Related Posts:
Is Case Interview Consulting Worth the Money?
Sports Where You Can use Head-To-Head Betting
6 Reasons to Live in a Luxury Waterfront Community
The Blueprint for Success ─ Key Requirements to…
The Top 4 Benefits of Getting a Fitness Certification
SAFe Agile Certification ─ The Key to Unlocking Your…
* * *
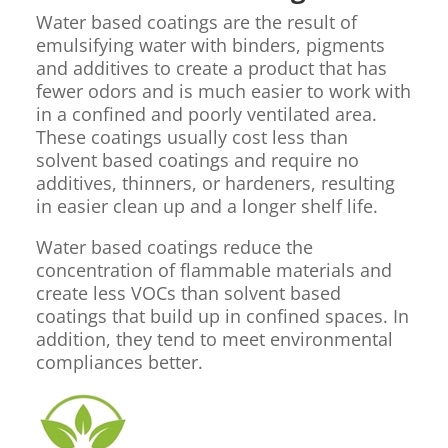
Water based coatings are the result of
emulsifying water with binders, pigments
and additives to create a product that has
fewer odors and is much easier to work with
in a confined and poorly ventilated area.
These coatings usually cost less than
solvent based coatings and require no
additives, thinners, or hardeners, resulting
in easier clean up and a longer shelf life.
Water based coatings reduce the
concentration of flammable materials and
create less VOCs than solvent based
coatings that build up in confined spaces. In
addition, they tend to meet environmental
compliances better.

→ Exercise directions
Please transcribe exactly the lines above from the line that has "create less VOCs than solvent based" up to and including the line that has "compliances better."; no other line belongs in the answer.

→ Exercise output
create less VOCs than solvent based
coatings that build up in confined spaces. In
addition, they tend to meet environmental
compliances better.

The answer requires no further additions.